Julia Friedrich (Bezirksgeschäftsführerin des DGB Baden-Württemberg) erläuterte die Position des Deutschen Gewerkschaftsbundes. Sie unterstrich die Notwendigkeit, gegen die fortgesetzten Rechtsbrüche seitens der Mobbing-Branche vorzugehen.
Isaf Gün und Heike Madan vom IG Metall-Vorstand in Frankfurt referierten zum Thema „Die IG Metall - aktiv gegen Mobbing von Betriebsräten”. Die mit 2,3 Millionen Mitgliedern größte Einzelgewerkschaft des DGB hat vor vier Jahren begonnen, sich kontinuierlich mit Analyse und Abwehr von BR-Mobbing und Gewerkschaftsbekämpfung zu beschäftigen.
Klaus Stein (1. Bevollmächtigter der IG Metall Mannheim) setzte sich mit der Frage „Was macht die Gewerkschaft vor Ort?” auseinander. Er betonte die Notwendigkeit einer aktiven und aktivierenden Gewerkschaftsarbeit, um demokratische Rechte und gewerkschaftliche Handlungsfähigkeit in Unternehmen verteidigen zu können.
Oliver Thünken (Technische Universität Chemnitz) stellte erste Ergebnisse aus dem laufenden Forschungsprojekt „Kampf um die Mitbestimmung” vor. Die Studie belegt wissenschaftlich, wie durch systematische und frühzeitige Unterstützung der Betroffenen Angriffe auf Interessenvertretungen erfolgreich abgewehrt werden können.
Vorschläge für Gegenwehr
Weitere Themen der Versammlung waren konkrete Vorschläge für eine wirksame Gegenwehr im Betrieb und ein intensiver Erfahrungsaustausch über den erfolgreichen Aufbau von Netzwerken gegen BR-Mobbing.
Eine einstimmig verabschiedete Entschließung kritisiert, dass „Politik, Medien und Justiz […] sich nur in seltenen Ausnahmefällen mit dem illegalen Treiben der Branche der BR-Mobber und Gewerkschaftsgegner” befassten. Diese fühlten sich dadurch „in ihrem kriminellen Verhalten bestärkt”.
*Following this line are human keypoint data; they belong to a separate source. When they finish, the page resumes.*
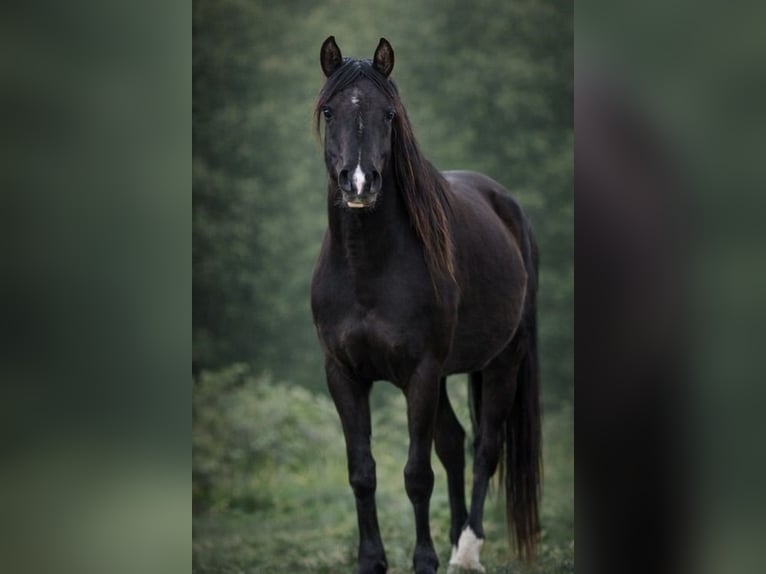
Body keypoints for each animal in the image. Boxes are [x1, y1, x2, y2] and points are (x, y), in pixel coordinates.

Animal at [310, 36, 541, 574]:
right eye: (329, 110)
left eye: (389, 114)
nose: (359, 183)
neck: (367, 270)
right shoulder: (343, 374)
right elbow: (362, 472)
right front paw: (372, 561)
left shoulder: (420, 372)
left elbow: (417, 474)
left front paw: (425, 560)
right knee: (454, 444)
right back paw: (456, 538)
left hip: (503, 361)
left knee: (484, 448)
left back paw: (467, 550)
Und weiter heißt es: „Zum einen werden demokratisch gewählte betriebliche Interessenvertretungen von vorneherein verhindert. Zum anderen wird die Arbeit bereits existierender Gremien bewusst gestört und in der Konsequenz unmöglich gemacht. Damit verbunden sind in der Regel Angriffe auf die gewerkschaftliche Organisierung am Arbeitsplatz, auf die Arbeitsbedingungen der Beschäftigten und auf die Tarifbindung.”
Da solche Rechtsbrüche meist ungeahndet blieben, wagten „viele Aktive in der Folge nicht oder nicht mehr, sich für ihre verbrieften demokratischen Grund- und Menschenrechte einzusetzen. Das ‚Recht des Stärkeren‘ wird zu einer Alltagserfahrung. Es gilt immer mehr als ‚Normalität‘ – nicht nur am Arbeitsplatz, sondern zudem auch in vielen anderen Bereichen der Gesellschaft.”
Organisiert wurde die spannende Konferenz vom Komitee „Solidarität gegen BR-Mobbing!“ in Kooperation mit IG Metall Mannheim sowie AKUWILL Oberhausen, DGB Baden-Württemberg, IG BCE Weinheim, Überbetrieblichem Solidaritätskomitee Rhein-Neckar, ver.di Rhein-Neckar und work-watch Köln.
Am 17.10.2020 soll eine weitere Folgekonferenz in Mannheim stattfinden.